Lab-grown diamonds have become acceptable, and preferred by others for ethical reasons versus natural, mined stones. Ong explains the difference between the two.
Lab-grown diamonds are a lot less expensive that natural ones, she says. “They do not have the same value as natural ones. They cannot be resold to any jeweler. However, they are environmentally sustainable. This is the most important factor that convinces more people to buy lab-grown diamonds. You will have peace of mind that your diamonds are not ‘blood diamonds’ and there was no child labor involved.”
Ong notes that still very few jewelers carry lab-grown diamonds and gems. “Some of them don’t believe that they are diamonds.

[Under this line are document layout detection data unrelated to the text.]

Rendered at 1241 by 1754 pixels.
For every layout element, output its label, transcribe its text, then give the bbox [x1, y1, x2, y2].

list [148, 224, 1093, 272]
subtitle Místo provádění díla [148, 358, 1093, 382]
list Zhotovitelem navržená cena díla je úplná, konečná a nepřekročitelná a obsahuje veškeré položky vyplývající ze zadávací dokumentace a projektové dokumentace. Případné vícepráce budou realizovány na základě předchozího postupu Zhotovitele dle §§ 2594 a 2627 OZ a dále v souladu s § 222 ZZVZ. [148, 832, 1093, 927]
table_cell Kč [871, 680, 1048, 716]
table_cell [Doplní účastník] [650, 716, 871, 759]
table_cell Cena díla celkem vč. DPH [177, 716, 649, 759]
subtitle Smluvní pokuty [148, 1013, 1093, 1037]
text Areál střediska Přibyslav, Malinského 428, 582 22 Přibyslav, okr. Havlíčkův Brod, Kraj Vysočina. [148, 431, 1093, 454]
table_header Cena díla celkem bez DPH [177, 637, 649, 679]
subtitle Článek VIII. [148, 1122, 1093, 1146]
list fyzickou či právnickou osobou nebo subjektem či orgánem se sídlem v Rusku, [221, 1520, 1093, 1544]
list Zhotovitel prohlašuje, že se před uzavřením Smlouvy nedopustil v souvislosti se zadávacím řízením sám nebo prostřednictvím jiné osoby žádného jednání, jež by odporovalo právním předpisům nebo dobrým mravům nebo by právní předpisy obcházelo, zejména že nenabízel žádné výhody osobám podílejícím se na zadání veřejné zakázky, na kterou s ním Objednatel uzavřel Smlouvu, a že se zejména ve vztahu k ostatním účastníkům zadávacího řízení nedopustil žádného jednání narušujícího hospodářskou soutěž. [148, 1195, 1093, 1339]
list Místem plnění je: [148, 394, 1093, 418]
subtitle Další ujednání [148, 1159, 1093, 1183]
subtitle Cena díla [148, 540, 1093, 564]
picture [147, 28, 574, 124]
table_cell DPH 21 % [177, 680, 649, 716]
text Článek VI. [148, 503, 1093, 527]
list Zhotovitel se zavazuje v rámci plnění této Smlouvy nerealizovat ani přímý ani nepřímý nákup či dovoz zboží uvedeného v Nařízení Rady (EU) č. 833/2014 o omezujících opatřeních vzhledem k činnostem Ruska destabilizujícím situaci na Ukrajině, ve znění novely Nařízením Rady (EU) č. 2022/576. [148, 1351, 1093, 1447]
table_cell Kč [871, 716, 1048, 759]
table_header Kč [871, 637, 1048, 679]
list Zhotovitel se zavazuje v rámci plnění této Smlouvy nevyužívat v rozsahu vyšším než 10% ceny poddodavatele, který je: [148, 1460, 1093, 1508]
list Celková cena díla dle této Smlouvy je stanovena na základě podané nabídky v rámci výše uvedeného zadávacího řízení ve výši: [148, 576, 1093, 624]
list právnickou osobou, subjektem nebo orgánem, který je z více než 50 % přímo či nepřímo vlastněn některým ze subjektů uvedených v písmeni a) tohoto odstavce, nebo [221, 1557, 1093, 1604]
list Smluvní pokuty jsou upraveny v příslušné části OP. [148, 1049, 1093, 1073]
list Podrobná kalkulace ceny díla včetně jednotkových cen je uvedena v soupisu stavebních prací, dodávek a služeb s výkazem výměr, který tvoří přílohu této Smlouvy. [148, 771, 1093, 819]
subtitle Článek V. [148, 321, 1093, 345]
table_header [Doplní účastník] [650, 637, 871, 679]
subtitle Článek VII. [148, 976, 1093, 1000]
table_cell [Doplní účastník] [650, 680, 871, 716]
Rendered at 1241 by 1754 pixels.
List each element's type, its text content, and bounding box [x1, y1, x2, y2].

Some people also think that it is wrong to buy them since it is against tradition and they are not naturally grown. We still don’t know how these will be valued or treated in the future. Development in technology may either increase or decrease their value.”
If you’re unsure of what you’re buying, it’s a must to bring the stone to a professional gemological laboratory, since traditional diamond testers can’t detect the difference, she says.
The gold standard for stone certification is one by the Gemological Institute of America (GIA), Ong adds. But how does one tell if a certification is authentic, since most sellers claim to have them?
“The best way to check if a stone certification is authentic is by going to GIA Report Check online,” Ong advises. “All GIA certificates have a Report Number. Input it in the GIA Report Check. The grading and very specific details of the stone will be sent you.”
Jewelry is quite personal, says Ong, that’s why people choose to buy pieces that speak to them. Some also still buy or have pieces made using their birthstones.
She also gets requests from clients to have their heirloom pieces reset or redesigned. She only advises them to keep in mind the reason they want it reset, because putting it back to its original design might not be achievable in the future. “There are jewelry techniques that were practiced before, but cannot be done now,” she says.
Her final advice: “Don’t be afraid to try new styles. There are no fixed rules. It is only you who knows best—which jewelry speaks to you. Enjoy, evolve and have fun!”